There are many methodologies for refactoring data to suit GPU computation, one of the challenges being copying data between device and host, the other challenge being representation of data (and also algorithm design) on the GPU to yield efficient use of memory bandwidth. I'll highlight 3 general approaches, focusing on ease of copying data between host and device.
Since you mention
std::vector
, you might take a look at thrust which has vector container representations that are compatible with GPU computing. However thrust won't conveniently handle vectors of vectors AFAIK, which is what I interpret to be your "3D std::vector" nomenclature. So some (non-trivial) refactoring will still be involved. And thrust still doesn't let you use a vector directly in ordinary CUDA device code, although the data they contain is usable.You could manually refactor the vector of vectors into flat (1D) arrays.
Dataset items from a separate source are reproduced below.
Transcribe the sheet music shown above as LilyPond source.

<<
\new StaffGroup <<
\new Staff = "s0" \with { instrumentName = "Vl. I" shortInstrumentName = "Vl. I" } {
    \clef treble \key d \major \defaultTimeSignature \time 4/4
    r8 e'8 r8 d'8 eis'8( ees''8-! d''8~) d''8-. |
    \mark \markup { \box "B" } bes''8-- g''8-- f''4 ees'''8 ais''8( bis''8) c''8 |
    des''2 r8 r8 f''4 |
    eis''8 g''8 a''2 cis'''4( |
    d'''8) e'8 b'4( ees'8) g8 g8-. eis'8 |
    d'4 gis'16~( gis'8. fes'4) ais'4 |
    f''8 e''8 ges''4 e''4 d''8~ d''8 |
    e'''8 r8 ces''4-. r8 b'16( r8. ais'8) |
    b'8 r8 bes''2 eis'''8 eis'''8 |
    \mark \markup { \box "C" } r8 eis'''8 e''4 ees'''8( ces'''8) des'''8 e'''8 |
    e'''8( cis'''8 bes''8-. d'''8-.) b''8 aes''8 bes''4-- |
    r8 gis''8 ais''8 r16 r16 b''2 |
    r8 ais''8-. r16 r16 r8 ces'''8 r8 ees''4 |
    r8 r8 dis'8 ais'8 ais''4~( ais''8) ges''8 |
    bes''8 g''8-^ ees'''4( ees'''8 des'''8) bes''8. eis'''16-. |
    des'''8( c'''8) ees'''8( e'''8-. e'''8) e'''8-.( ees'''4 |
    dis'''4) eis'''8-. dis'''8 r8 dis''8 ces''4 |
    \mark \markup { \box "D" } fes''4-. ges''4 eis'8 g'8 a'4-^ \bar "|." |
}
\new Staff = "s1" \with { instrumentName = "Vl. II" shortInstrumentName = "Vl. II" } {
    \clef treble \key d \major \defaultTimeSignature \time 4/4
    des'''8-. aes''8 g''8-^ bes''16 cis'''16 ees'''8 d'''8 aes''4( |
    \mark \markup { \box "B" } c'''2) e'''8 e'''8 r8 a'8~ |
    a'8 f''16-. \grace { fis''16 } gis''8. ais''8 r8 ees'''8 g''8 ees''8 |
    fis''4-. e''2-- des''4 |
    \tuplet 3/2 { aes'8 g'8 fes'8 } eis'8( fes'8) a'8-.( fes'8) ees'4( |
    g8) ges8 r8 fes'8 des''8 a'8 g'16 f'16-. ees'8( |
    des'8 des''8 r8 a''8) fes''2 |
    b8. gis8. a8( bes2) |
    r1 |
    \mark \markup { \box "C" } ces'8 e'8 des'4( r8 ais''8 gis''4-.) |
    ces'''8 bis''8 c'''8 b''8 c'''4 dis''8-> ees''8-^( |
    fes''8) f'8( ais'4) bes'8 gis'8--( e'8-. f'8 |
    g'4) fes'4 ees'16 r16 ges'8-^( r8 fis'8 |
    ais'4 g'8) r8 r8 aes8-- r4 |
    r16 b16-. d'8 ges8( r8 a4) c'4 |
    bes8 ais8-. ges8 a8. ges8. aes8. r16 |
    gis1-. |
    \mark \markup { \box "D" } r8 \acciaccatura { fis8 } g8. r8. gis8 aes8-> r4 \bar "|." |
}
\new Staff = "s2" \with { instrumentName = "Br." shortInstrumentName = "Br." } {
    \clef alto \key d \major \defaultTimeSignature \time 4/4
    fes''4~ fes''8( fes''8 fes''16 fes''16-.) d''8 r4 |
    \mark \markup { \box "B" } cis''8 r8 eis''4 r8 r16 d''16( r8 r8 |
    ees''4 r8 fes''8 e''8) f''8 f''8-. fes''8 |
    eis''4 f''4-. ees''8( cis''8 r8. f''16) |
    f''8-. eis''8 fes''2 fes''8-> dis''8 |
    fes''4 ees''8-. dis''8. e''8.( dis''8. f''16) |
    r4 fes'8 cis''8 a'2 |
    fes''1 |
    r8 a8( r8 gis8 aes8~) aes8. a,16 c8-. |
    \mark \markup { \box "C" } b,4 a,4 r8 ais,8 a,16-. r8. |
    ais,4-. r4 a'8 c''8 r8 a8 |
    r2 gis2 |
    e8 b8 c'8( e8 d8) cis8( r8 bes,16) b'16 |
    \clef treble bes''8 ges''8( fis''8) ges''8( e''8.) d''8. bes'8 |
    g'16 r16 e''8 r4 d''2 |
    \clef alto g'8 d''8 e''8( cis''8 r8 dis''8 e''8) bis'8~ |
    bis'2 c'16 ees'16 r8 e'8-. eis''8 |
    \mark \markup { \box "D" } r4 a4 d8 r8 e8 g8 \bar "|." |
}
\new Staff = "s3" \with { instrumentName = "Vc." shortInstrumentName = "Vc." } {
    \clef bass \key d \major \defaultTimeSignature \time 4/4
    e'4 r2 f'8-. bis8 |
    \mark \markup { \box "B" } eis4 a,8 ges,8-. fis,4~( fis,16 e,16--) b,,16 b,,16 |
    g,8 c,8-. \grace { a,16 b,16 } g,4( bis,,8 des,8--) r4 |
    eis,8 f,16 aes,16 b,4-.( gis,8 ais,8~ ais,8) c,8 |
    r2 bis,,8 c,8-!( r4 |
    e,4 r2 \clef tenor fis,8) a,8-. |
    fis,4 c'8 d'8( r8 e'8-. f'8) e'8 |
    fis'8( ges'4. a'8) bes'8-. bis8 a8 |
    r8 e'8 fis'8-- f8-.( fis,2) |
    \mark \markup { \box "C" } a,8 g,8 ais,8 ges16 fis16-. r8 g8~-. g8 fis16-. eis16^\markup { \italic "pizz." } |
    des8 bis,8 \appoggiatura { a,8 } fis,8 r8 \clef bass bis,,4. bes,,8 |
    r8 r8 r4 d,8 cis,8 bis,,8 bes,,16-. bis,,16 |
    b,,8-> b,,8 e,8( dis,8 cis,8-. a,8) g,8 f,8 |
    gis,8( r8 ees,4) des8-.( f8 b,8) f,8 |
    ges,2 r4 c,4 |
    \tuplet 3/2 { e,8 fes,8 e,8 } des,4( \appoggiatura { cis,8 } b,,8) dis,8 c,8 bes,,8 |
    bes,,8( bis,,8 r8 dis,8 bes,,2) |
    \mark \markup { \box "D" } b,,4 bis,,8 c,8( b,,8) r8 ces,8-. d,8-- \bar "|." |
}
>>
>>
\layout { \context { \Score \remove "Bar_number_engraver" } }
You'll need one array for the data elements (length = total number of elements contained in your "3D" std::vector), plus one or more additional (1D) vectors to store the start (and implicitly the end) points of each individual sub-vector. Yes, folks will say this is inefficient because it involves indirection or pointer chasing, but so does the use of vector containers on the host. I would suggest that getting your algorithm working first is more important than worrying about one level of indirection in some aspects of your data access.
as you point out, the "deep-copy" issue with CUDA can be a tedious one. It's pretty new, but you might want to take a look at Unified Memory, which is available on 64-bit windows and linux platforms, under CUDA 6, with a Kepler (cc 3.0) or newer GPU. With C++ especially, UM can be very powerful because we can extend operators like
new
under the hood and provide almost seamless usage of UM for shared host/device allocations.